Once the line containing "Hybrid | $3.85 |" is found in the records below, return it and each following line exactly, up to and including the line containing "Law Enforcement Agency", and nothing else.

----- LISTED RECORDS

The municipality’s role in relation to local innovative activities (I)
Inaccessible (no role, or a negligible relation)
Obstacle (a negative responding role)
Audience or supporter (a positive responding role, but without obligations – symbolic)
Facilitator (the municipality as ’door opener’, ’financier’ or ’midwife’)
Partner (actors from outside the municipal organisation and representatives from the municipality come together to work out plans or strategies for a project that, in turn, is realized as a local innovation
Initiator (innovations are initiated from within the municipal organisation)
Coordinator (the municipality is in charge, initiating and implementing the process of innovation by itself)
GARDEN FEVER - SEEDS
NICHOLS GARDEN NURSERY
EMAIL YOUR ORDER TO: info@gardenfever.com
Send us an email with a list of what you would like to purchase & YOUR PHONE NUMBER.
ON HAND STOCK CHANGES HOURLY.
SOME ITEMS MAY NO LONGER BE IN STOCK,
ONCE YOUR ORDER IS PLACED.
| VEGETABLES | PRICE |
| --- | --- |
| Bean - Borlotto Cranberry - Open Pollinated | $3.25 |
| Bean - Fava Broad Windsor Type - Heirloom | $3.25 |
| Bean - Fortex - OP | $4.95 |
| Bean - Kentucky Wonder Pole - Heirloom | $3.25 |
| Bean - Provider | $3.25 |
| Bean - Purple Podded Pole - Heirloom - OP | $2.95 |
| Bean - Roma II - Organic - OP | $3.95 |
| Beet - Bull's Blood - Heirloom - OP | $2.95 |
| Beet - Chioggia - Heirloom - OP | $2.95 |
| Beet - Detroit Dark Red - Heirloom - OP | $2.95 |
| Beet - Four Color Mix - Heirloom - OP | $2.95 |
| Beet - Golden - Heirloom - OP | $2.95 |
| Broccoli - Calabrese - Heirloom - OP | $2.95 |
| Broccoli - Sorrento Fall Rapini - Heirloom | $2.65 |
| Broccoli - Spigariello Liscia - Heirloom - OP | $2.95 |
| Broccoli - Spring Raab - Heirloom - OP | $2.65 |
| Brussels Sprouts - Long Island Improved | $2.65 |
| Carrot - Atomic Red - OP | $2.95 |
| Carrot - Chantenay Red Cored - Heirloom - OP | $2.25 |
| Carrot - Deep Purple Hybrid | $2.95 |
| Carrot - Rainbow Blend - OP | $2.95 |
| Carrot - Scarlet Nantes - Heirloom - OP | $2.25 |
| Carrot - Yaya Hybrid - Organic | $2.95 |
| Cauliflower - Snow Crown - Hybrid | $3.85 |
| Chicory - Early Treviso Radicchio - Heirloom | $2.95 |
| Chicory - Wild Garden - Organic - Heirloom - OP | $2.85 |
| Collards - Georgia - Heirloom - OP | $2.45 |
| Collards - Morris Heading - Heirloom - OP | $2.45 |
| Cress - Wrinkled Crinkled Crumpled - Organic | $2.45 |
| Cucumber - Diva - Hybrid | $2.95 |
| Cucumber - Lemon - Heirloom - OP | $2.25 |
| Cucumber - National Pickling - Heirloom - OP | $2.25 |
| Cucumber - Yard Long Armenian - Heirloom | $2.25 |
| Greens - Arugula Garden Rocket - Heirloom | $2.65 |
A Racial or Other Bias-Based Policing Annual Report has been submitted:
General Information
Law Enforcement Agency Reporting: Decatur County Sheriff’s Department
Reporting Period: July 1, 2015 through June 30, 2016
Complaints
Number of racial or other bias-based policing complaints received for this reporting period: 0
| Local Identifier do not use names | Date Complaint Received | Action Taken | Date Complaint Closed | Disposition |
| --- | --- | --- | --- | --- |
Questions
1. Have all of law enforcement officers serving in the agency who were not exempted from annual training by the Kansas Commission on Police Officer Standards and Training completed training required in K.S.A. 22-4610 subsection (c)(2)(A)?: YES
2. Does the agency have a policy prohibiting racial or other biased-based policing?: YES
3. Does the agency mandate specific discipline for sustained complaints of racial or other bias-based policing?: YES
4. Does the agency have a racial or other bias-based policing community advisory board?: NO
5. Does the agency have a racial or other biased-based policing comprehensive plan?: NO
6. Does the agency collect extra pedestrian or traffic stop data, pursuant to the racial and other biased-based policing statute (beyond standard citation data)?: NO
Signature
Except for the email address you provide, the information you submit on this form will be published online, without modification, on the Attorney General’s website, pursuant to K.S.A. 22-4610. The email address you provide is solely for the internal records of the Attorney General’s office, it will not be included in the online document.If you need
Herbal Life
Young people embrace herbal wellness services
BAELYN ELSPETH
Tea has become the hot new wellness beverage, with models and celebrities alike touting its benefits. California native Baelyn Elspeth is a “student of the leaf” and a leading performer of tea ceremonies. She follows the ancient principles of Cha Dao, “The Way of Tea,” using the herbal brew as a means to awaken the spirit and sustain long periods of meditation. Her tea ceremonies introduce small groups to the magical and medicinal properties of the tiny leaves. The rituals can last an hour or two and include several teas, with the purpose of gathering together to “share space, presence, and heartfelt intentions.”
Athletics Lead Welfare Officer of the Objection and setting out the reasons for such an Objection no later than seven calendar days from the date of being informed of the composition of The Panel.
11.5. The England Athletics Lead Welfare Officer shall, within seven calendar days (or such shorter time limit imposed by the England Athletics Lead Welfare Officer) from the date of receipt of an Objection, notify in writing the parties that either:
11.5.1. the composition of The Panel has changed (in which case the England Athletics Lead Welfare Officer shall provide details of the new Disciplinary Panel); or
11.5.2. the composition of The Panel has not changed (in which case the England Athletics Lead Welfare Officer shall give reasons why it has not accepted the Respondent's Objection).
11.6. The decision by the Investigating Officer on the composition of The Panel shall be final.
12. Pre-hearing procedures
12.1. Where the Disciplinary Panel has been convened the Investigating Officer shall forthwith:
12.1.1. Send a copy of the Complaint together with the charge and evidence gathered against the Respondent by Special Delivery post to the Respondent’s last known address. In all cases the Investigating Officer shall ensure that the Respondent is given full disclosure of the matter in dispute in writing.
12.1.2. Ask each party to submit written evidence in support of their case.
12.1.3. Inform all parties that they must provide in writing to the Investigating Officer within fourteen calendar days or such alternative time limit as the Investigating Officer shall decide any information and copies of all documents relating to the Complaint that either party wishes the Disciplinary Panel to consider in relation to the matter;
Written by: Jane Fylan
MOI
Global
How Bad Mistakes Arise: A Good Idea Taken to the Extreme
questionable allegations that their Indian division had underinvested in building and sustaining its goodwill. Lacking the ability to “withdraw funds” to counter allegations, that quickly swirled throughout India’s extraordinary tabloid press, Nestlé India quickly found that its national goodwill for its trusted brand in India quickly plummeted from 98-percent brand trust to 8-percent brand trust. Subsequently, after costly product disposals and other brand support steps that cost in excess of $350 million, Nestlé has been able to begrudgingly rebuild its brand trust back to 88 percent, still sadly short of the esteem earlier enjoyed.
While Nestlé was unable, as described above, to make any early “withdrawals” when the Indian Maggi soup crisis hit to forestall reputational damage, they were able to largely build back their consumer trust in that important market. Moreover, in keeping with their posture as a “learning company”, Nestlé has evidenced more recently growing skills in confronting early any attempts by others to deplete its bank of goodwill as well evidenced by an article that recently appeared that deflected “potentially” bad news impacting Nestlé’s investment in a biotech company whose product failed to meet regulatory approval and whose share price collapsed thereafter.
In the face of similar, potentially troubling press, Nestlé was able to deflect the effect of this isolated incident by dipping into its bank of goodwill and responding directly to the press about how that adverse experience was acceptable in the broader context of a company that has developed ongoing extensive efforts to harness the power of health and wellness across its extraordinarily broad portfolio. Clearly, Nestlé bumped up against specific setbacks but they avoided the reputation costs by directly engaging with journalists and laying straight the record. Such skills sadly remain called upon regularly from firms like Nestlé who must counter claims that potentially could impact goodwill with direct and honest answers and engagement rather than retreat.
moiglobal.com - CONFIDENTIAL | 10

----------

→ **RESULT**:
| Cauliflower - Snow Crown - Hybrid | $3.85 |
| Chicory - Early Treviso Radicchio - Heirloom | $2.95 |
| Chicory - Wild Garden - Organic - Heirloom - OP | $2.85 |
| Collards - Georgia - Heirloom - OP | $2.45 |
| Collards - Morris Heading - Heirloom - OP | $2.45 |
| Cress - Wrinkled Crinkled Crumpled - Organic | $2.45 |
| Cucumber - Diva - Hybrid | $2.95 |
| Cucumber - Lemon - Heirloom - OP | $2.25 |
| Cucumber - National Pickling - Heirloom - OP | $2.25 |
| Cucumber - Yard Long Armenian - Heirloom | $2.25 |
| Greens - Arugula Garden Rocket - Heirloom | $2.65 |
A Racial or Other Bias-Based Policing Annual Report has been submitted:
General Information
Law Enforcement Agency Reporting: Decatur County Sheriff’s Department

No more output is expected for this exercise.